**To be done:**
1. Who plays Mal in the passage about Inception?
2. Pick up the passage about Inception where it ends and keep writing.

** start of Document section **

Inception made far too much money to be considered a true underdog, and it’s racked up plenty of sky-high ratings on Letterboxd and IMDB. But its overall share of the Nolan adoration pie will likely continue to diminish as he releases more movies, and Inception has been dogged by pervasive criticisms since its release, primarily concerning its buttoned-up approach to science fiction.

The film stars Leonardo DiCaprio as Dom Cobb, a combination thief, con artist, and (in his way) movie director who uses experimental technology to invade people’s dreams, stealing or changing information in their brains on his clients’ behalf. The multiple layers of dreaming make this a particularly dangerous business; in the past, Dom and his wife Mal (Marion Cotillard) experimented with the dream-incursion technology together, and she became trapped in a limbo many dream-layers deep. Dom’s attempt to extract her involved incepting her with a distrust of reality, which she carried with her back to the real world. Attempting to “wake up” from the dream, she killed herself, implicating Dom in her death.

Image: Warner Bros.

** end of Document section **
** start of Data excerpts **

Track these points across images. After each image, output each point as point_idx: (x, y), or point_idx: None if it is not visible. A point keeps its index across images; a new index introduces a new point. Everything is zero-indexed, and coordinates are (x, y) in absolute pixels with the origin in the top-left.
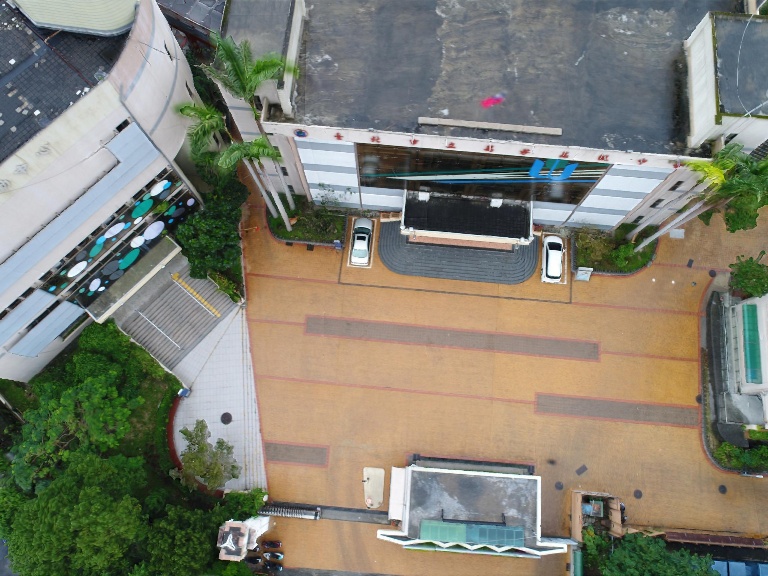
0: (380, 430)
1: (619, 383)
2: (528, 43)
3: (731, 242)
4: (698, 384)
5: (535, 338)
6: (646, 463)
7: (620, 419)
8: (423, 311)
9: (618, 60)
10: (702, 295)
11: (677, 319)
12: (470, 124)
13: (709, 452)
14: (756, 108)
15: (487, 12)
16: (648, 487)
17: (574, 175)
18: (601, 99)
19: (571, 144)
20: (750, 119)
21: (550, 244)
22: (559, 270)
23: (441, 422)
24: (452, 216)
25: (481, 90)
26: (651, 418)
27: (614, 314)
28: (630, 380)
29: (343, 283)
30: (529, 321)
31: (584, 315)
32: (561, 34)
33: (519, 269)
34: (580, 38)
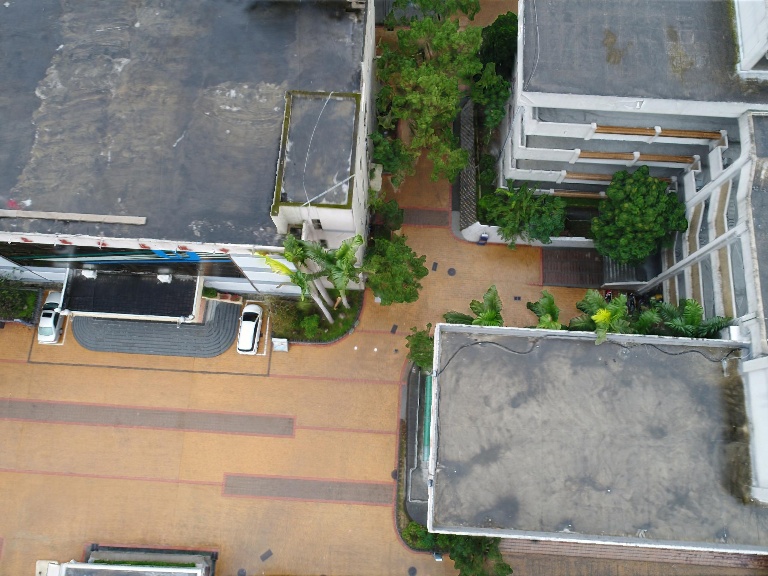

** end of Data excerpts **

**Answers in order:**
1. Marion Cotillard

2.
Inception opens with Dom on the run from the law, but hoping his latest client can help. Dom’s been hired to invade the mind of corporate heir Robert Fischer (Cillian Murphy) and subconsciously convince him to dissolve his company. If Dom is successful, his employer will pay him by expunging his criminal record, allowing him to go home again. For this mission, Dom enlists the help of the obligatory Ocean’s Eleven-style team, played by Joseph Gordon-Levitt, Tom Hardy, Dileep Rao, and Elliot Page.

For some prospective viewers, this premise conjured pictures of a surreal, Terry Gilliam-esque (or at least Charlie Kaufman-ish) trip through inventively indescribable dreamscapes, especially given the mysterious folding-city images from the film’s eye-catching trailers. But Nolan’s layered subconscious looks more like On Her Majesty’s Secret Service, the James Bond movie that specifically inspired the snowy-action-sequence level of Robert’s mind.

A city street folds in half, with part of it looming vertically above a horizonal stretch, as Dom (Leonardo DiCaprio) looks on in a scene from Christopher Nolan's Inception Image: Warner Bros.

As such, Inception might appear more like a convoluted video game than the inside of someone’s idiosyncratic brain. Yes, there are flights of visual fancy that quickly became iconic: the gravity-adjusting hallway fight handled by Arthur (Gordon-Levitt), or the cities folding in on themselves when Dom demos the dream-adjusting technology for new team member Ariadne (Page), an image director Scott Derrickson heavily borrowed for Marvel’s Doctor Strange. But the focus of the film is Dom controlling Richard’s dreams, and his control makes them more about uncanny replication than otherworldly spectacle.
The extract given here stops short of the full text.